Automating AI Document OCR with Elementum and Snowflake

Overview

This workflow enables you to automatically extract text content from documents (PDFs, images, etc.) stored in Snowflake stages using Snowflake’s AI_PARSE_DOCUMENT capability with OCR mode and Elementum’s Automation System. The Snowflake AI OCR workflow consists of nine main steps:

Create a Snowflake stage for document files
Create an AI OCR stored procedure in Snowflake
Create a Snowflake view for stage files
Import the stored procedure into Elementum via CloudLink
Import the view as an Elementum table
Build a Data Mine to monitor for new or changed documents
Create an automation triggered by the Data Mine
Process documents using the Run Function action to call your OCR procedure
Add additional actions to work with the extracted text

This workflow leverages Snowflake AI capabilities to extract text from documents without moving your files outside of your data environment. The OCR processing is orchestrated through Elementum within your Snowflake environment, keeping your data secure and centralized.

Prerequisites

Before starting this workflow, ensure you have:

Snowflake access with permissions to create stages, views, and stored procedures
Elementum CloudLink configured and connected to your Snowflake instance
Documents uploaded to a Snowflake stage (e.g., PDFs, images)
Directory Table enabled on your Snowflake stage for file listing and metadata access
Snowflake AI features enabled in your account for AI_PARSE_DOCUMENT functionality
Understanding of Elementum Tables, Data Mining, and Automation System

Step 1: Create Snowflake Stage

First, create a Snowflake stage for your documents with encryption enabled and directory table enabled. Execute this SQL in your Snowflake environment:

USE DATABASE YOUR_DATABASE;
USE SCHEMA YOUR_SCHEMA;

-- Create internal stage with directory table and encryption enabled
CREATE OR REPLACE STAGE DOCUMENT_STAGE 
  DIRECTORY = (ENABLE = TRUE) 
  ENCRYPTION = (TYPE = 'SNOWFLAKE_SSE');

Step 2: Create AI OCR Stored Procedure

Create a stored procedure that uses Snowflake’s AI_PARSE_DOCUMENT function to extract text from documents.

CREATE OR REPLACE PROCEDURE AI_OCR_FROM_STAGE_SP(FILE_PATH STRING)
RETURNS STRING
LANGUAGE JAVASCRIPT
EXECUTE AS OWNER
AS
$$
  var sql = `
    SELECT TO_VARCHAR(
      AI_PARSE_DOCUMENT(
        TO_FILE('@YOUR_DATABASE.YOUR_SCHEMA.DOCUMENT_STAGE', ?),
        OBJECT_CONSTRUCT('mode', 'OCR')
      )

## Records supplied
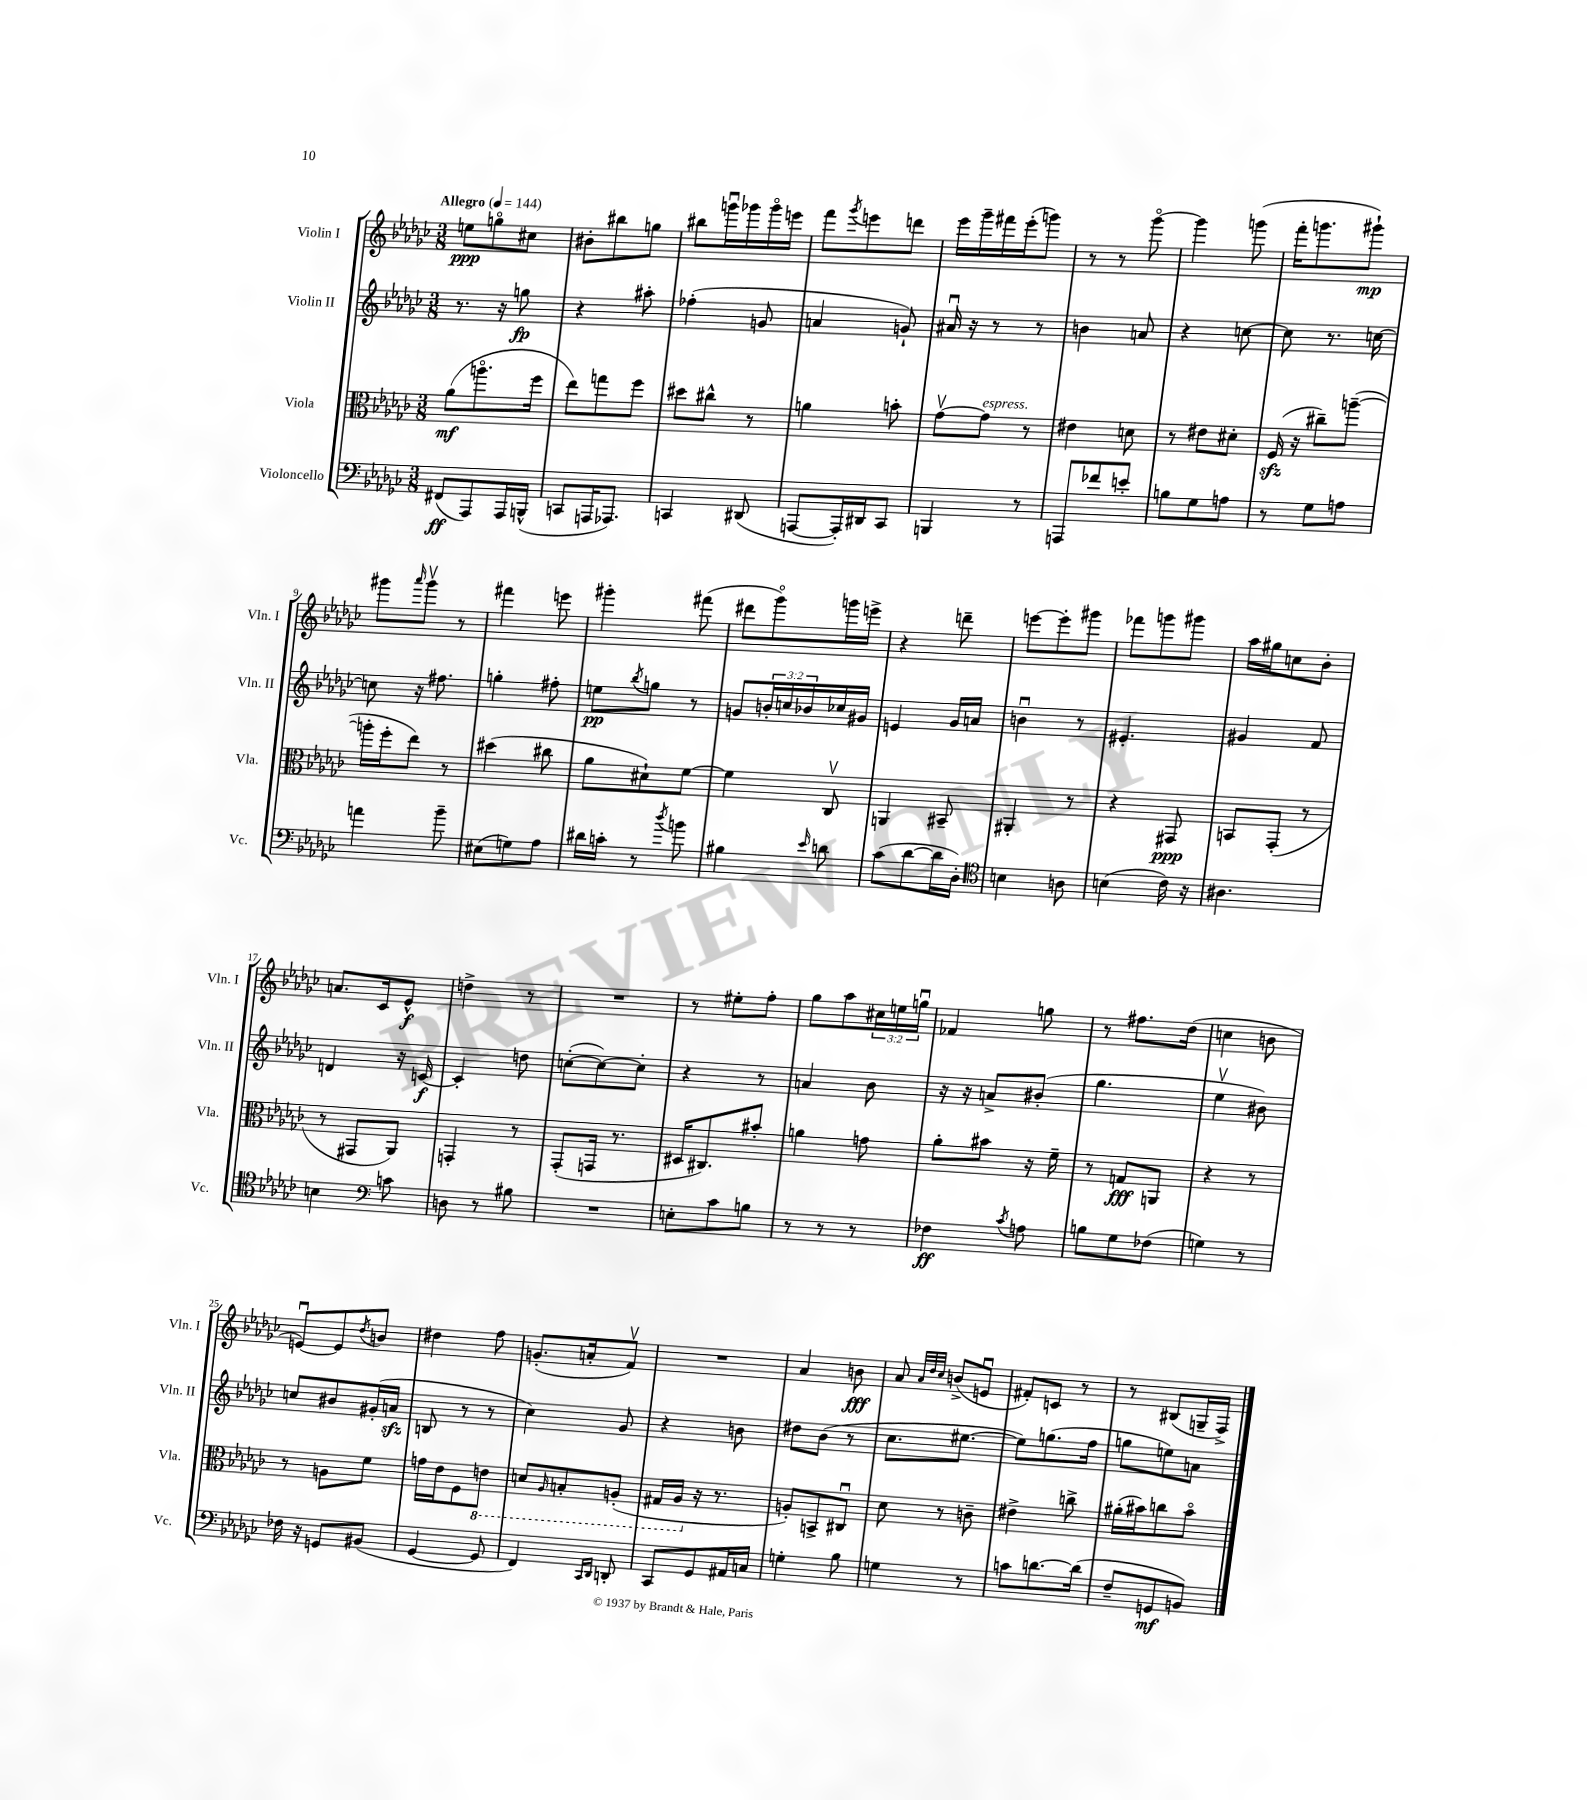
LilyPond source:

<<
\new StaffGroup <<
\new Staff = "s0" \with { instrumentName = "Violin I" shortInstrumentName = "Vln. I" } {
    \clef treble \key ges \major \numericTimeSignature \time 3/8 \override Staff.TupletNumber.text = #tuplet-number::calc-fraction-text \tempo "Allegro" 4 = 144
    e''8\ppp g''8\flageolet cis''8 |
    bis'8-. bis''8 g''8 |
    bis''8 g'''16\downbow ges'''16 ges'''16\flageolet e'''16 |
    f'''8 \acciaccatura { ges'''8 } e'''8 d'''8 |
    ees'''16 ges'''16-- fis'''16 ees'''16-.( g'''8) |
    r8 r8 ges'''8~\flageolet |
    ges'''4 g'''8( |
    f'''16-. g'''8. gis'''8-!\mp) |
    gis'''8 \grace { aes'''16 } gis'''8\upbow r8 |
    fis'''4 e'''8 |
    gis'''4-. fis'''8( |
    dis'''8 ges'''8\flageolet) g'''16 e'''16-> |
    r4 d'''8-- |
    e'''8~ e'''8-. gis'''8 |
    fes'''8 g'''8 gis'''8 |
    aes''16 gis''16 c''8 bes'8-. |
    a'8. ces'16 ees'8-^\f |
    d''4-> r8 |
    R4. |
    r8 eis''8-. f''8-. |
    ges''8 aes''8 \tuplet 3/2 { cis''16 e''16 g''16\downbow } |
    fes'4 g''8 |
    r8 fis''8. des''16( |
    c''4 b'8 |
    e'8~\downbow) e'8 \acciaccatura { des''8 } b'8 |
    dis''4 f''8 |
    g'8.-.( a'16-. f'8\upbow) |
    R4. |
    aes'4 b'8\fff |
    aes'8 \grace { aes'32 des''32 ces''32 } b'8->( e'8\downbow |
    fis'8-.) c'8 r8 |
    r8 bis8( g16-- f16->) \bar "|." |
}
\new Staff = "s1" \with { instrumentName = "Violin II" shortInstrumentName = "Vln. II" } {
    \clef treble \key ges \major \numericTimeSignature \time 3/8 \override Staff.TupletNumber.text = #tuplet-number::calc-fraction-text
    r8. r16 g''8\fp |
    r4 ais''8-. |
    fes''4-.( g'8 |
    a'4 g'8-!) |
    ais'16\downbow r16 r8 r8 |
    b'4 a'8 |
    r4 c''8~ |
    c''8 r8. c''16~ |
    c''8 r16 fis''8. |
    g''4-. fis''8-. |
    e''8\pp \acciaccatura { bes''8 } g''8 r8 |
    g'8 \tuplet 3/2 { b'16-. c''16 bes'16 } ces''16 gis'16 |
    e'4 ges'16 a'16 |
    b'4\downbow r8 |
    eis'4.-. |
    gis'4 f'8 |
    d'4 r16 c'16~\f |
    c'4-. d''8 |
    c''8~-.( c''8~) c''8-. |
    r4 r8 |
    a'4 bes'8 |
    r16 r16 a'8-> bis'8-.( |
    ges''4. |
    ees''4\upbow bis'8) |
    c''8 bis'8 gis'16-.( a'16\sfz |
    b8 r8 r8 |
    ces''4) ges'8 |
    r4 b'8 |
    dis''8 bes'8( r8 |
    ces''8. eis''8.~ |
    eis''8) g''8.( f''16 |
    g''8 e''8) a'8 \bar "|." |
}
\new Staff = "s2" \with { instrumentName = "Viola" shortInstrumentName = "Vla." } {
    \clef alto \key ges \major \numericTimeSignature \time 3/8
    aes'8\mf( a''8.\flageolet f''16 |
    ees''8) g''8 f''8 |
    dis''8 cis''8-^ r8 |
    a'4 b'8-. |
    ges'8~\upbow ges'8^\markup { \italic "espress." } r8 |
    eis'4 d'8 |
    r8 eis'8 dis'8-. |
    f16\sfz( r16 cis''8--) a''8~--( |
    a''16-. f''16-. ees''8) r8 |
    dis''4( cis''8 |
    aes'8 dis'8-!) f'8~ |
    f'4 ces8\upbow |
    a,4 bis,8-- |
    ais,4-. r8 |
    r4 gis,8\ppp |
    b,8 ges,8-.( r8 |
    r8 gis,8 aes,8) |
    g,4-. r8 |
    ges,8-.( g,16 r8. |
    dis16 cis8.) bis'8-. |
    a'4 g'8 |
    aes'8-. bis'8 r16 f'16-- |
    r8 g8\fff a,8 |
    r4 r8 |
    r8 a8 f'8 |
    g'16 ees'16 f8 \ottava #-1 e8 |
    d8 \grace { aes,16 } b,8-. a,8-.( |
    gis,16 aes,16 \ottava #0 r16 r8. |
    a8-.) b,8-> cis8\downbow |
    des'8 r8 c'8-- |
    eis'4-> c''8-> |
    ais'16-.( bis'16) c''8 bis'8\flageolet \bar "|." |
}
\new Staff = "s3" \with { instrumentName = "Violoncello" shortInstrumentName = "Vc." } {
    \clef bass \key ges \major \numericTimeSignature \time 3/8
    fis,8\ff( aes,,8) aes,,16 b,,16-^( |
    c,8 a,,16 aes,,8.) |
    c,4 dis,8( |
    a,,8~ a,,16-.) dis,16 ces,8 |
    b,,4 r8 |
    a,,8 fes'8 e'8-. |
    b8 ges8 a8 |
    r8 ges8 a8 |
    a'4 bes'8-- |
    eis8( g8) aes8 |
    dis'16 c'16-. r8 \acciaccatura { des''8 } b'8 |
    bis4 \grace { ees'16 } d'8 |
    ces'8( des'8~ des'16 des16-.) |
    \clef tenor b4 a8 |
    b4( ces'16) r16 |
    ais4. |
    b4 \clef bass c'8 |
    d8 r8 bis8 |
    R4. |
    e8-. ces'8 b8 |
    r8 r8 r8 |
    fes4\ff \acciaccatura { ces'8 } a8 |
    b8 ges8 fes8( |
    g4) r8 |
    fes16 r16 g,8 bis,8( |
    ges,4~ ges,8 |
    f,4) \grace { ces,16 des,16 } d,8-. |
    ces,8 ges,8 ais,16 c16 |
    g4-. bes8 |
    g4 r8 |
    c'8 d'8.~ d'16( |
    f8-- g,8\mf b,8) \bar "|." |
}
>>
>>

## What to do
Transcribe the OCR guide word for word, from "This workflow leverages" down to "secure and centralized.". The listing comes from a separate source and has no connection to the OCR guide.

## Final answer
This workflow leverages Snowflake AI capabilities to extract text from documents without moving your files outside of your data environment. The OCR processing is orchestrated through Elementum within your Snowflake environment, keeping your data secure and centralized.